(Beginning of The records)

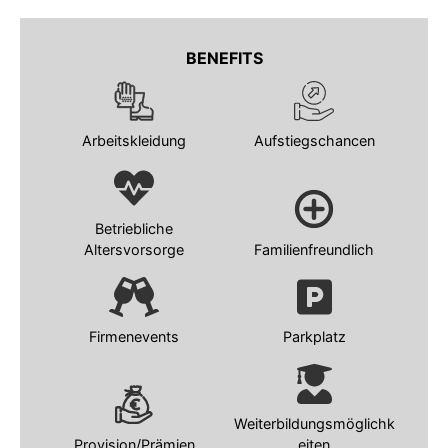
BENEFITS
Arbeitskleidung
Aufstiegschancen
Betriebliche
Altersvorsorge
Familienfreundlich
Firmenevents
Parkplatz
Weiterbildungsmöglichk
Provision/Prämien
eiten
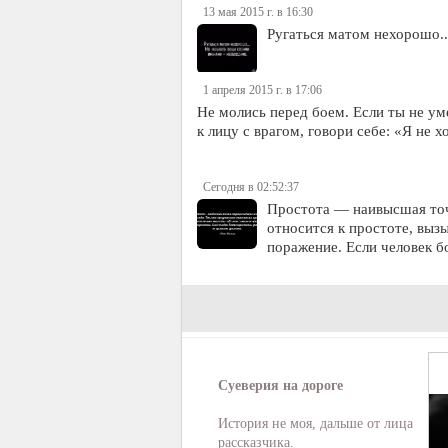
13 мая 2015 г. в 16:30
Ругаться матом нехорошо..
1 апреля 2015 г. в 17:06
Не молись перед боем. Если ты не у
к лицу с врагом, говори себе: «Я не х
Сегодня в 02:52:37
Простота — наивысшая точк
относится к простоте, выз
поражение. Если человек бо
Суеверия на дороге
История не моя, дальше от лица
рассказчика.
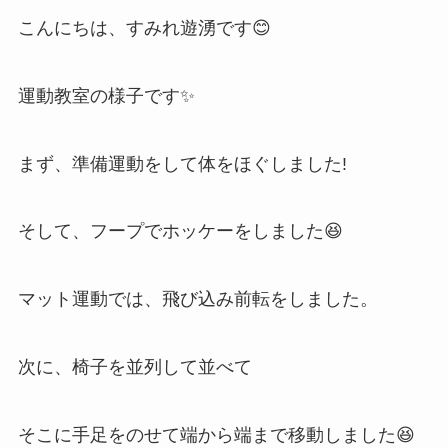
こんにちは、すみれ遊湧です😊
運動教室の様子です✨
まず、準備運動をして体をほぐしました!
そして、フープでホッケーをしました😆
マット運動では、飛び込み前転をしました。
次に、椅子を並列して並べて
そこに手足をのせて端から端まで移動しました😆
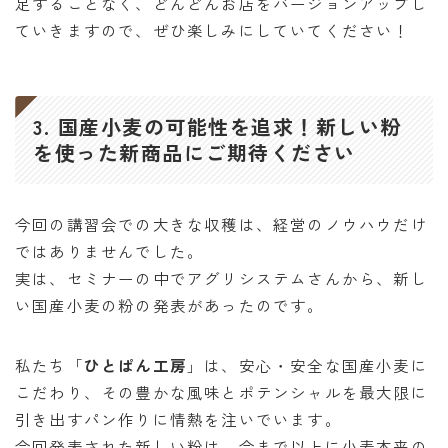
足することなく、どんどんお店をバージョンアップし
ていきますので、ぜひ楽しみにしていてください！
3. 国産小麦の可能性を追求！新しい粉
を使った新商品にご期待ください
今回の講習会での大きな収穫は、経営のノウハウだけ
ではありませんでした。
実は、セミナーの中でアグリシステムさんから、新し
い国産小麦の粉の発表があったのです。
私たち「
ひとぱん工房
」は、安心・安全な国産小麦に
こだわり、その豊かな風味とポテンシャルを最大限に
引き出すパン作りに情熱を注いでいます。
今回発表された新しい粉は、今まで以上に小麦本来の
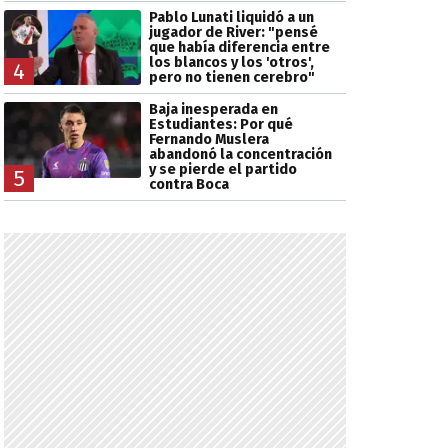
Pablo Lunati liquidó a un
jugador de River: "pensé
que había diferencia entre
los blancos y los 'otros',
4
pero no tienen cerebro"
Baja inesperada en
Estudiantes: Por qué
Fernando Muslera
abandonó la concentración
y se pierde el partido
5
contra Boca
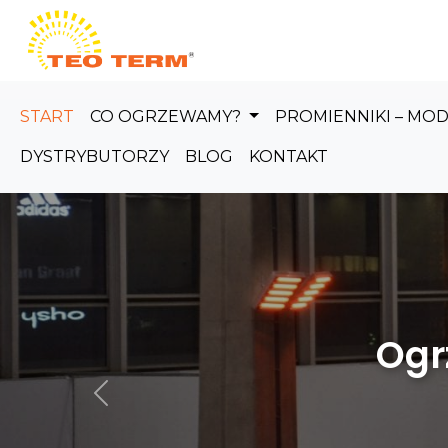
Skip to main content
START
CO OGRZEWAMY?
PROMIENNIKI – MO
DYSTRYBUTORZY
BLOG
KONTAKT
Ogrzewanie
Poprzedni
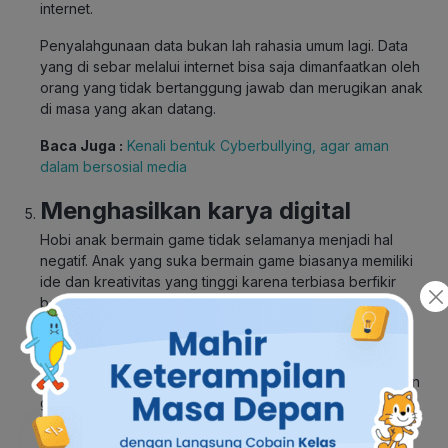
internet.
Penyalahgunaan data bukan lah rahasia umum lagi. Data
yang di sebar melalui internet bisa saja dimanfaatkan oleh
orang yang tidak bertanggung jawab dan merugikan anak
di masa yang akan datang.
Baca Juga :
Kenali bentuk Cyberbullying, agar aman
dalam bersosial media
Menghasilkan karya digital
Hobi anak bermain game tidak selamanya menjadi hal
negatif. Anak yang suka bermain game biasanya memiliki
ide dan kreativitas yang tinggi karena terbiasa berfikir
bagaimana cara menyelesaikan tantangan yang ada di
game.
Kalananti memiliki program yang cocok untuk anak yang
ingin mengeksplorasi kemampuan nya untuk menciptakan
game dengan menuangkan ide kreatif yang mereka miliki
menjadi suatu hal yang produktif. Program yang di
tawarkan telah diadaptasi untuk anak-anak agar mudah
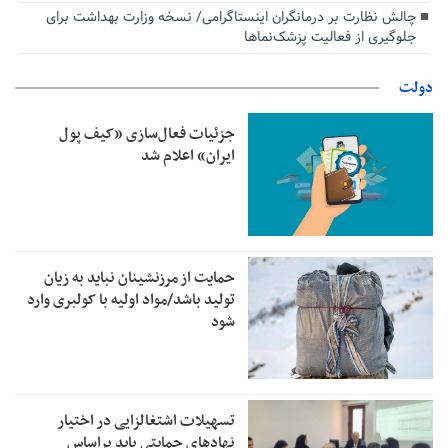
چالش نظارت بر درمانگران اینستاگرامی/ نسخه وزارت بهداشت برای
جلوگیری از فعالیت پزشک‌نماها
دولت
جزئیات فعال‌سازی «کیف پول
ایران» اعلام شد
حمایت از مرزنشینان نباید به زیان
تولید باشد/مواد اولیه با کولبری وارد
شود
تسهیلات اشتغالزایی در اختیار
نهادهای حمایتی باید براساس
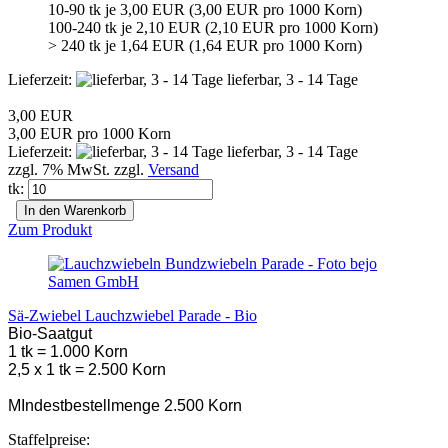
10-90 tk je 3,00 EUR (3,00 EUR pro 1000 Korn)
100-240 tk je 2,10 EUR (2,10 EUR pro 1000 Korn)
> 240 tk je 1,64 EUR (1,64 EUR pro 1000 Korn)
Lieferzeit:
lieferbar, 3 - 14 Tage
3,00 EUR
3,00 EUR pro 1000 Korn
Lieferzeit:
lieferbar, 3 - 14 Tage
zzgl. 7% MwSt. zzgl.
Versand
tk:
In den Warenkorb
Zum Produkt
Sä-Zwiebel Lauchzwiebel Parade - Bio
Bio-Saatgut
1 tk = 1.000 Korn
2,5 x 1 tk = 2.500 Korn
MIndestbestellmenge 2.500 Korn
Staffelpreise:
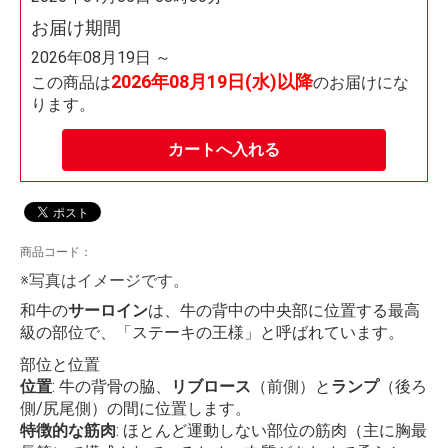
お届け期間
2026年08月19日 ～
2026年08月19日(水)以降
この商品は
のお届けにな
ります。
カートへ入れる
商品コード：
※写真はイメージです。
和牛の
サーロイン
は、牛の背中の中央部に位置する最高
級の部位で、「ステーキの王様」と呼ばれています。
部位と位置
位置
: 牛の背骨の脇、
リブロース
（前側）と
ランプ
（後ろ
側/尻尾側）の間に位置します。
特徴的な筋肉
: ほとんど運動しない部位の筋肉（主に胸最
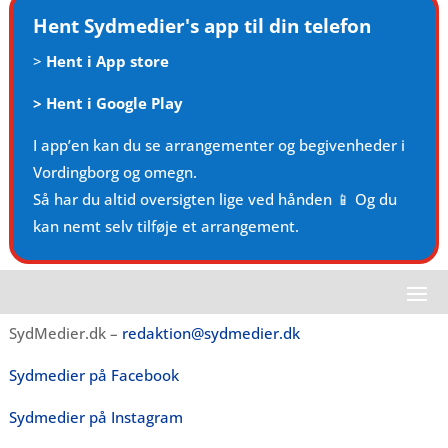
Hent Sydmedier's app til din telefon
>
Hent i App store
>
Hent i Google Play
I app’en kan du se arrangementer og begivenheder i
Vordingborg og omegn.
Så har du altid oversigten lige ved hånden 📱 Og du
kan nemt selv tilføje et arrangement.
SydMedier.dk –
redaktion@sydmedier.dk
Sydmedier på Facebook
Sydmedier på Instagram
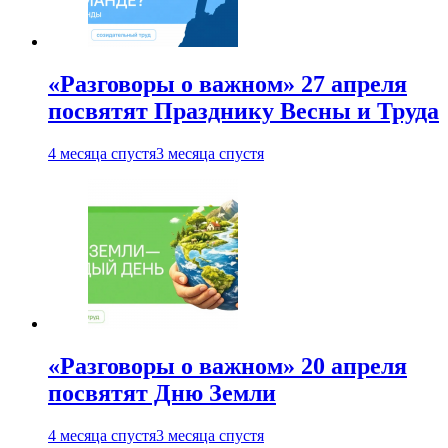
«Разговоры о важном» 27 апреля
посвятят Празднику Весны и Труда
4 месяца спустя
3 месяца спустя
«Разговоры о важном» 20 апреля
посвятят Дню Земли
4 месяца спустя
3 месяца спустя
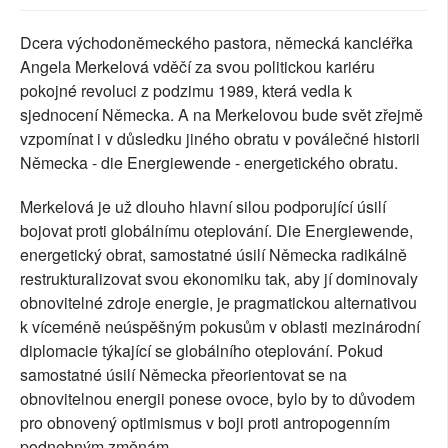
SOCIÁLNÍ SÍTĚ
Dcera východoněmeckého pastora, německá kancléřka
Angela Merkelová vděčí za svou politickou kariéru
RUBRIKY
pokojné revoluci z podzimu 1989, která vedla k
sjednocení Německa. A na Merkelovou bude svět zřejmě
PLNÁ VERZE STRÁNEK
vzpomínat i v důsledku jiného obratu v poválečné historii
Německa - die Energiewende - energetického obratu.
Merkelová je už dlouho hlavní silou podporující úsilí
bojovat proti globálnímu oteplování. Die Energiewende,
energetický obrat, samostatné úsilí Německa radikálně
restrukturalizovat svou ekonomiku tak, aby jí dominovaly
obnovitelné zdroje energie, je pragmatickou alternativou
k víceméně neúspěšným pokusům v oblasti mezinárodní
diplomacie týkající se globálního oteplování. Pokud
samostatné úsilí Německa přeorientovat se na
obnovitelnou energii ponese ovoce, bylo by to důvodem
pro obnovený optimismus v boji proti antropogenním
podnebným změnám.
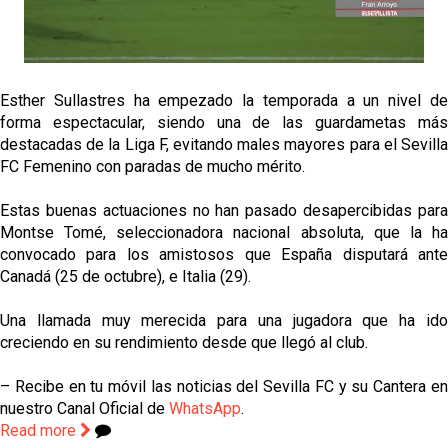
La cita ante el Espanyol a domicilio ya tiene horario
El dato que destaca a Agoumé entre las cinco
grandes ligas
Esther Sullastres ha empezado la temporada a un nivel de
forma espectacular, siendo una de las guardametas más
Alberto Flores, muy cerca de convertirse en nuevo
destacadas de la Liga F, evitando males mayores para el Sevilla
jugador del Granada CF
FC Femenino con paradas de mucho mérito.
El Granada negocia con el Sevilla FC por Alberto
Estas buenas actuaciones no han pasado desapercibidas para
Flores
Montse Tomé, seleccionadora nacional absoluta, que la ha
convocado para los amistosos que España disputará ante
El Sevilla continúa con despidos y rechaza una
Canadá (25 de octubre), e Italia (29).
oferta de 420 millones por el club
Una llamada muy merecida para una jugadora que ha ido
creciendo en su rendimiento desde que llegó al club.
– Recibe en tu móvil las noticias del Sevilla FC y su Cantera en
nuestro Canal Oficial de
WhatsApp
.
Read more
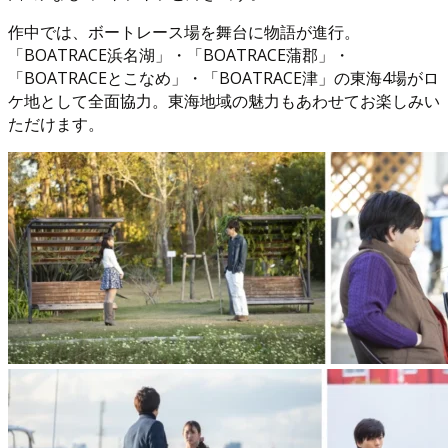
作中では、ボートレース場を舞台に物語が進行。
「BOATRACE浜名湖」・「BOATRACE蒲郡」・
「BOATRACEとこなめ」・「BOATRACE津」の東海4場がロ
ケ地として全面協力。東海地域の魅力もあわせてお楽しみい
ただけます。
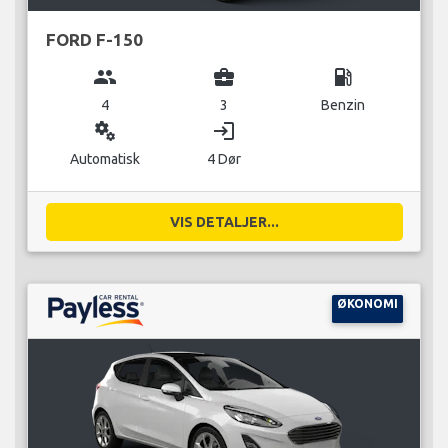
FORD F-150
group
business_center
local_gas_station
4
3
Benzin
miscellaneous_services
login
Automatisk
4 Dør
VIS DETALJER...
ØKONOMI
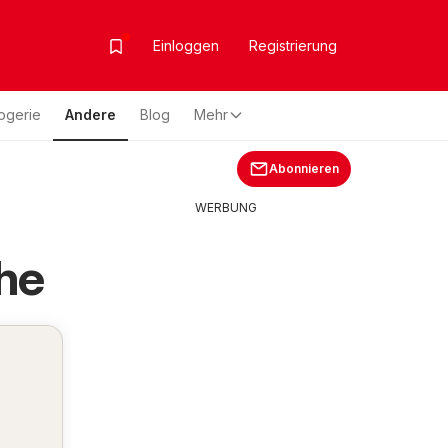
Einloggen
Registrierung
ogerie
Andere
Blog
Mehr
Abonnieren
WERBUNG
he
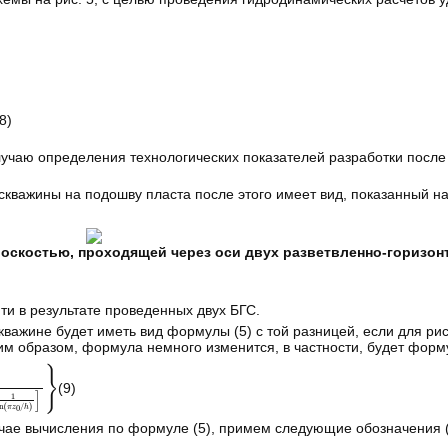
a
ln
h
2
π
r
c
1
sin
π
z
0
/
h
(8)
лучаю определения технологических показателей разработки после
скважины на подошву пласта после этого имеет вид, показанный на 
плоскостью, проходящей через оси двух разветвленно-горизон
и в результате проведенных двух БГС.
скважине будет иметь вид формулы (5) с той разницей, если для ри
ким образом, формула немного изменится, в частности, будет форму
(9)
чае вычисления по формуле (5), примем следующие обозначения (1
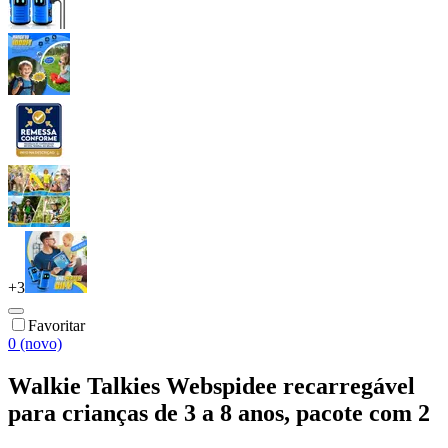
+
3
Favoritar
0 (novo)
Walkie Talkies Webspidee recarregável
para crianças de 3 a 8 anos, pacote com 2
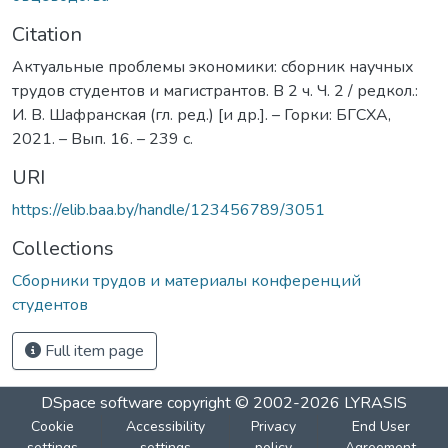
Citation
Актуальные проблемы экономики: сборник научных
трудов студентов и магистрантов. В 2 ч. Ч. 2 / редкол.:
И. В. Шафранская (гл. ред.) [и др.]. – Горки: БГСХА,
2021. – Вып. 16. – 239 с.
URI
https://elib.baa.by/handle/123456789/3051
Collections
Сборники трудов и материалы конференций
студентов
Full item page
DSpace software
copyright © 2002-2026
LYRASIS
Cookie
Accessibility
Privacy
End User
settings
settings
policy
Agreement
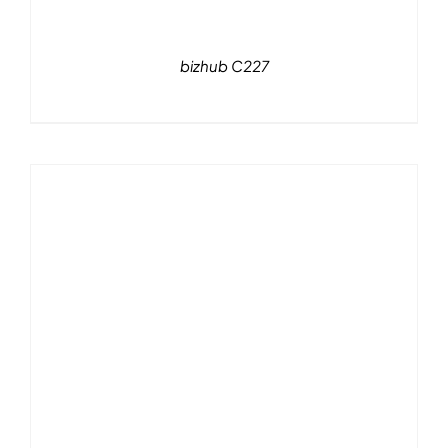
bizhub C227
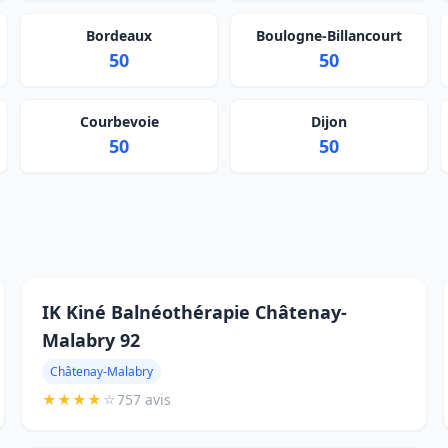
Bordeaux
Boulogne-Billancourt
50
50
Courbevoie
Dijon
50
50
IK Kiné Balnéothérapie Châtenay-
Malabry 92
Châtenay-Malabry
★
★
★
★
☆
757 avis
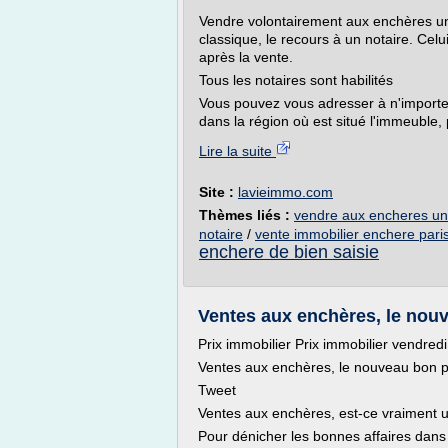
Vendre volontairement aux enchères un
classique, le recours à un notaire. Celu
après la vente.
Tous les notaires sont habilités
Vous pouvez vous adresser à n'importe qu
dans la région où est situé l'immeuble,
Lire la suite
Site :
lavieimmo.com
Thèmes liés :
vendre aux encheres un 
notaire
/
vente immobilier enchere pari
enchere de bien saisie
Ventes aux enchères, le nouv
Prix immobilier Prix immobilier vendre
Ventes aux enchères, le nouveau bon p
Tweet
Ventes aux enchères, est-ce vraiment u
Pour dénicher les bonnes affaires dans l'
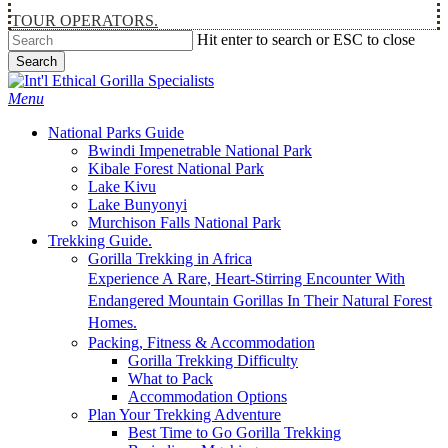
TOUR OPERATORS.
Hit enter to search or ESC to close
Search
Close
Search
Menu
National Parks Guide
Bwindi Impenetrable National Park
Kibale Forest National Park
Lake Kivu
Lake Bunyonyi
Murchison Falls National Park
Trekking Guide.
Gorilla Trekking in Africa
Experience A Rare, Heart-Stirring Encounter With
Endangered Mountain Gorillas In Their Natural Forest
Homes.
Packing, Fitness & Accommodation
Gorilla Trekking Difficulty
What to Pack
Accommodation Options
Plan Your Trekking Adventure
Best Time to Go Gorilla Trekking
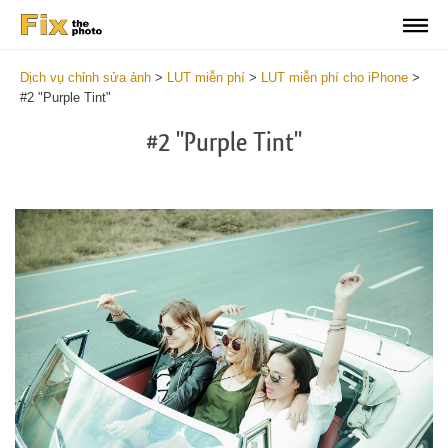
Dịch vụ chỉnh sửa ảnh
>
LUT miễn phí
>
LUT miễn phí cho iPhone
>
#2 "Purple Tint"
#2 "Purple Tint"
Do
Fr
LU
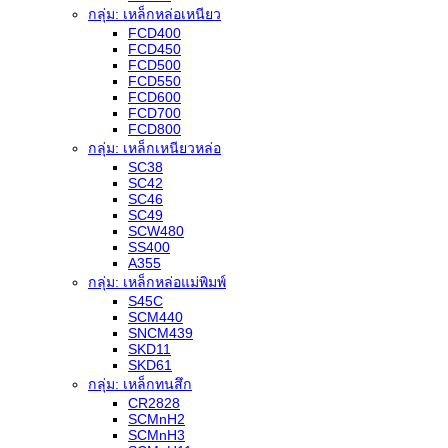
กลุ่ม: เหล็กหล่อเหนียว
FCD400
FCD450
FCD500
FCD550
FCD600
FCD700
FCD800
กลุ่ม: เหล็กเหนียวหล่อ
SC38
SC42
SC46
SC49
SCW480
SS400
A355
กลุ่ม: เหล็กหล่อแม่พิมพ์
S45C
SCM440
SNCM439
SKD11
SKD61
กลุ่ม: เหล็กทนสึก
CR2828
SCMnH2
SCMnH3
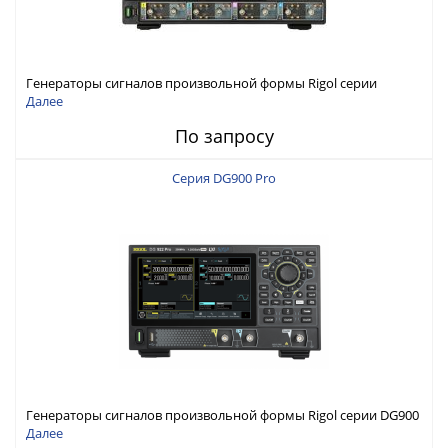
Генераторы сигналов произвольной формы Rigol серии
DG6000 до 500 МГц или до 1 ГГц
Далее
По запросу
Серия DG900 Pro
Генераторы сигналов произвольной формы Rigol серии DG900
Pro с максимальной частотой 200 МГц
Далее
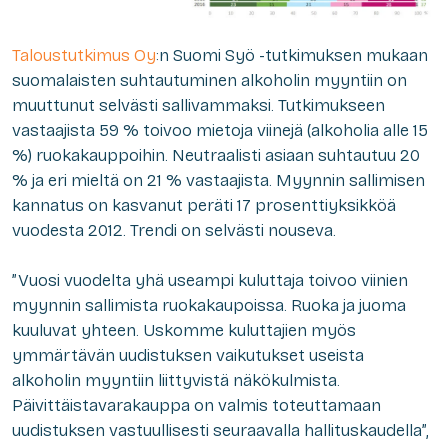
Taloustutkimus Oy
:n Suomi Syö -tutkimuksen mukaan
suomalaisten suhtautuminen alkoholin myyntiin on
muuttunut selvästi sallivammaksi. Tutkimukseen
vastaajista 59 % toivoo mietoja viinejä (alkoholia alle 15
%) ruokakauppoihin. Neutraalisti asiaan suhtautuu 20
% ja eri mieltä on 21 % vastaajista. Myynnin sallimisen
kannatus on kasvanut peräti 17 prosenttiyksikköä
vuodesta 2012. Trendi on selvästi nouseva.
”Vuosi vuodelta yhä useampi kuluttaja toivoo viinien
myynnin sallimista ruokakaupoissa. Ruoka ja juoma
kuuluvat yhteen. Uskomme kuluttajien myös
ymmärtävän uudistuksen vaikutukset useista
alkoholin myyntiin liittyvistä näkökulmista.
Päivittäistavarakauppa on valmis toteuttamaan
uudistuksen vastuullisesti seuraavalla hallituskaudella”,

(End of The records)

Work item
A clean copy is needed of the lines in the listing above from the one with "そして、フープでホッケーをしました😆" through the one with "DYSTRYBUTORZY", exact in every word and free of pictures.

Answer to this exercise
そして、フープでホッケーをしました😆
マット運動では、飛び込み前転をしました。
次に、椅子を並列して並べて
そこに手足をのせて端から端まで移動しました😆
足することなく、どんどんお店をバージョンアップし
ていきますので、ぜひ楽しみにしていてください！
3. 国産小麦の可能性を追求！新しい粉
を使った新商品にご期待ください
今回の講習会での大きな収穫は、経営のノウハウだけ
ではありませんでした。
実は、セミナーの中でアグリシステムさんから、新し
い国産小麦の粉の発表があったのです。
私たち「
ひとぱん工房
」は、安心・安全な国産小麦に
こだわり、その豊かな風味とポテンシャルを最大限に
引き出すパン作りに情熱を注いでいます。
今回発表された新しい粉は、今まで以上に小麦本来の
Pablo Lunati liquidó a un
jugador de River: "pensé
que había diferencia entre
los blancos y los 'otros',
4
pero no tienen cerebro"
Baja inesperada en
Estudiantes: Por qué
Fernando Muslera
abandonó la concentración
y se pierde el partido
5
contra Boca
Skip to main content
START
CO OGRZEWAMY?
PROMIENNIKI – MO
DYSTRYBUTORZY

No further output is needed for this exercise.